By Andreas Thier (University of Zurich)
Plenary Lecture given at the 14th International Congress on Medieval Canon Law, at the University of Toronto on August 5, 2012
This paper discussed the way canonical texts were compiled and the history of the shift in their compilation. Canon Law was decided orally in its early phases where a member of council brought up a matter and a rule would be presented where the entire assembly would agree or decide upon this rule as was seen during the First Council of Carthage in 347A.D. Here, and in other cases, the editors were eager to prove the process of oral rule making. However legitimate, rule making in written forms were essential and the authority of legal rules depended on their “writteness”.

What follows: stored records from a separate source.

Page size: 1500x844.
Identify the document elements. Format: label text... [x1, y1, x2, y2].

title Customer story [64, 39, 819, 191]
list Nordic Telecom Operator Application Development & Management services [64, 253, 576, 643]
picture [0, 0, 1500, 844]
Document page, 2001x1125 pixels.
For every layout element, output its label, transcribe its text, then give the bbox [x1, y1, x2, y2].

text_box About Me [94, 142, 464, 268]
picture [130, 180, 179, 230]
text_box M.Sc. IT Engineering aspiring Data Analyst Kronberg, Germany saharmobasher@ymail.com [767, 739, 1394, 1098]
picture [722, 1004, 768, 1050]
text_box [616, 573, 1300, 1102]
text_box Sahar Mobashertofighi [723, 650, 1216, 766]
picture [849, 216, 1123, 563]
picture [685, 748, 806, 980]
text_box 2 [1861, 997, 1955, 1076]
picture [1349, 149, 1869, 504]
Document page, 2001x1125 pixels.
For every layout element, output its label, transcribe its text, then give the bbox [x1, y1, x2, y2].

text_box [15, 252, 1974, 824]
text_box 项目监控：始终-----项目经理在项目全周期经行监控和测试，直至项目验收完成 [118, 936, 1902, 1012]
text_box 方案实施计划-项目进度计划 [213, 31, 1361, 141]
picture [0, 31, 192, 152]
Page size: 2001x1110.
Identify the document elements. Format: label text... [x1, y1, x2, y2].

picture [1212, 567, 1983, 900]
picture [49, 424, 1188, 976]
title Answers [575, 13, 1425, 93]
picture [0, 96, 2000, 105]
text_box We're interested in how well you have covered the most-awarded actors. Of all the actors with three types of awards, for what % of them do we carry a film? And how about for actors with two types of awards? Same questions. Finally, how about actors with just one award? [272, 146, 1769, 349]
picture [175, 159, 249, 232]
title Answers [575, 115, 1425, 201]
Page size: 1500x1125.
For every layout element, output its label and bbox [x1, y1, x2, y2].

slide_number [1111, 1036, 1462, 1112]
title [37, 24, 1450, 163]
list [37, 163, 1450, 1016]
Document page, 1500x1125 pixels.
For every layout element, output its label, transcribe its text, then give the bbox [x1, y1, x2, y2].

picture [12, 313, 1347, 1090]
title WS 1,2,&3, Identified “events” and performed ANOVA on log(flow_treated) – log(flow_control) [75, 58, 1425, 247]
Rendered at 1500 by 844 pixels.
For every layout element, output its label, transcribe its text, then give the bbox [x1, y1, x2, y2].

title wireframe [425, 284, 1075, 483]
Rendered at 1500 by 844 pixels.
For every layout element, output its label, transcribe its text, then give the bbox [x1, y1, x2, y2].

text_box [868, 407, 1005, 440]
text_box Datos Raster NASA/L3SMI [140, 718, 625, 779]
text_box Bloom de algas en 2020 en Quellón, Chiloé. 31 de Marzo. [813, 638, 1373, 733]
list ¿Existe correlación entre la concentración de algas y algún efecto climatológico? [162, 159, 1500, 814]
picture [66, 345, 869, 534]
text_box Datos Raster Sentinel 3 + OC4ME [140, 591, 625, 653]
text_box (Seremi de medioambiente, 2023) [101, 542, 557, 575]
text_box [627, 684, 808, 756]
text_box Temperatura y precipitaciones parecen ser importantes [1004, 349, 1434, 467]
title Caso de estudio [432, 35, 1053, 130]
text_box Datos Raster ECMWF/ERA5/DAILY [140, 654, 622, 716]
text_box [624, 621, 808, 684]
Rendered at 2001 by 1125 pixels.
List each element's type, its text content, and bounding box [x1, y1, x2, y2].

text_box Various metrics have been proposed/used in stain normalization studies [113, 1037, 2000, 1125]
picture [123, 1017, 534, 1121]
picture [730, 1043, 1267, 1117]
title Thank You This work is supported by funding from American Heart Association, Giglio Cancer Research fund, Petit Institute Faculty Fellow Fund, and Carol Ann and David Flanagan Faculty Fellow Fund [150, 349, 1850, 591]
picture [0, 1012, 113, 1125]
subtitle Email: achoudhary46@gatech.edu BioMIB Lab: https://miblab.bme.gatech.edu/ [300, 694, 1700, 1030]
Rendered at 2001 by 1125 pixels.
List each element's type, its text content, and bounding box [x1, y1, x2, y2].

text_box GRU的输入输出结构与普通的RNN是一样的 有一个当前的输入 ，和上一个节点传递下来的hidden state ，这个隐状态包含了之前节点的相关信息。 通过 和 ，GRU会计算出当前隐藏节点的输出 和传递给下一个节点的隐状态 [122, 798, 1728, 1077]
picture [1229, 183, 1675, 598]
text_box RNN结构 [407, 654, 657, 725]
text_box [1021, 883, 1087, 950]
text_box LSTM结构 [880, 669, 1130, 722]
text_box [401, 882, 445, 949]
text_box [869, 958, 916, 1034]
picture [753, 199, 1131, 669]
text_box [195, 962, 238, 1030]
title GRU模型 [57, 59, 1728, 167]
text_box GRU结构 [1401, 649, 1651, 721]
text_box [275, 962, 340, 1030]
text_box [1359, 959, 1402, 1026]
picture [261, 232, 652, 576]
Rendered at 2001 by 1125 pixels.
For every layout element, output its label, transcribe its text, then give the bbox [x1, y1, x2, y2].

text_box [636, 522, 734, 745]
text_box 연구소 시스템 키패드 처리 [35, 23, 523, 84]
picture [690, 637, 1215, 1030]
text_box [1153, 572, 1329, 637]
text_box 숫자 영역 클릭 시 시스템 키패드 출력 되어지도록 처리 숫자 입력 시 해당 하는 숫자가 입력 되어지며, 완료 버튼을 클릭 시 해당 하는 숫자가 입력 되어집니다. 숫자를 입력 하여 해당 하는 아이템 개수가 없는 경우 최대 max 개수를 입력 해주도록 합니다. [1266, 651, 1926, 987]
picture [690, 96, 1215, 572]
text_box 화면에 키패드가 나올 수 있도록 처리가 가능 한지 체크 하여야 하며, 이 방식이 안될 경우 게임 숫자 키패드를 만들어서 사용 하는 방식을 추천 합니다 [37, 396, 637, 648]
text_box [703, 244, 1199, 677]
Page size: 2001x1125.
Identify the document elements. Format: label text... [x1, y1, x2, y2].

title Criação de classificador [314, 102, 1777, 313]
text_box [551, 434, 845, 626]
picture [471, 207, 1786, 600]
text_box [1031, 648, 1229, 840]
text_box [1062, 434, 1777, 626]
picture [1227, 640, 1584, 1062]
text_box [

What were the intentions behind canonical collections? Compiling of a collection could be a statement to disclose to the ignorant these important written rules, a statement of political power, or texts were made to maintain order. To keep their dignity in the present, so as to find without any delay, whatever chapter the reader wished to know about. It was order so that it was not necessary for the reader to go through the entire volume to find what they required. Lastly, there was the intention to offer the reader opinions and statements on canonical law.
In the earlier periods of canon law, the main purpose of the compiler was to collect as many authorities on a particular subject as possible – like adultery, usury, etc… In the 11th c. this changed into something more systematic.The scholastic sensibility of the time was committed to textual identity change and textual order in the harmony of texts. Some texts were for mercy, some for justice and canonists went through specific rules detailing their textual changes in canon law. Thier also discussed how various compilers put together their specific collections. He touched on some topics in these collections such as usury, abstinence from secular commercial transactions/activities (unconnected with usury), clerical discipline and residency.
The collections had to contain important authorities. He talked about Gratian and his contribution to the ordering of canoncial texts. Gratian took a new approach to the usury problem. He followed the traditional line of ordering and collecting texts but on the other hand, by the means of Questio, he distinguished between the texts and gave them a coherent order. He made it possible to individualize texts and use them as singular resources, not as one authority in a great cluster of texts. This gave way for the evolution of the texts. He ordered the manuscripts from the authorities and cluster of texts into the insight of the texts and to develop jurisprudential solutions.
Recent historians have introduced a new paradigm. From Their’s point of view, medieval canon law and it’s evolution fits perfectly in its scheme. Knowledge in an institutionalized organized content, texts as media, and the evolution from external order to a new jurisprudential order looking inside the texts.